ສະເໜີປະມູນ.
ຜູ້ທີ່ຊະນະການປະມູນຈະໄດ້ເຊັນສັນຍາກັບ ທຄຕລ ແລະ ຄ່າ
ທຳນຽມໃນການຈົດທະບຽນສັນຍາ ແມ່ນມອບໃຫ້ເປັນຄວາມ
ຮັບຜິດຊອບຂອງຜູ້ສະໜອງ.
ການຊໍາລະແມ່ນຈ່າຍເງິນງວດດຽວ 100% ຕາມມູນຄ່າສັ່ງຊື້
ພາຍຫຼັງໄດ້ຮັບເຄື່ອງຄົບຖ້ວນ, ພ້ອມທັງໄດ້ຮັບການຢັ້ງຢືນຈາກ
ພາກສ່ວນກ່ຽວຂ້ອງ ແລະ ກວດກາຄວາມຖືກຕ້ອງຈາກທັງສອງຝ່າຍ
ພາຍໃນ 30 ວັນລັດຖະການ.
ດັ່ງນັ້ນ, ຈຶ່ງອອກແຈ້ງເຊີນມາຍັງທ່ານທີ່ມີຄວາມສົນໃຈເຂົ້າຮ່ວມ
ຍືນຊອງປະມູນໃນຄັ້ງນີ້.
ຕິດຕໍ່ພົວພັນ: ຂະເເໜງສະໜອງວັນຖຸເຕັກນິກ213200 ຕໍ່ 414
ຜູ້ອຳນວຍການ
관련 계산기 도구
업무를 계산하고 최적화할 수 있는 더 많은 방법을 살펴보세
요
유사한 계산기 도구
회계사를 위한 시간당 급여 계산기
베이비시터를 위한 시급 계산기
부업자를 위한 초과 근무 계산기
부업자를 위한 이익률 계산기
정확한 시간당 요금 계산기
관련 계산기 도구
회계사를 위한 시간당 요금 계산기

============

EXERCISE REQUIREMENTS:
Beginning with the line that holds "베이비시터를 위한 시급 계산기" and ending with the last line of the data, copy each line exactly and add nothing.

SOLUTION FOR THIS PROBLEM:
베이비시터를 위한 시급 계산기
부업자를 위한 초과 근무 계산기
부업자를 위한 이익률 계산기
정확한 시간당 요금 계산기
관련 계산기 도구
회계사를 위한 시간당 요금 계산기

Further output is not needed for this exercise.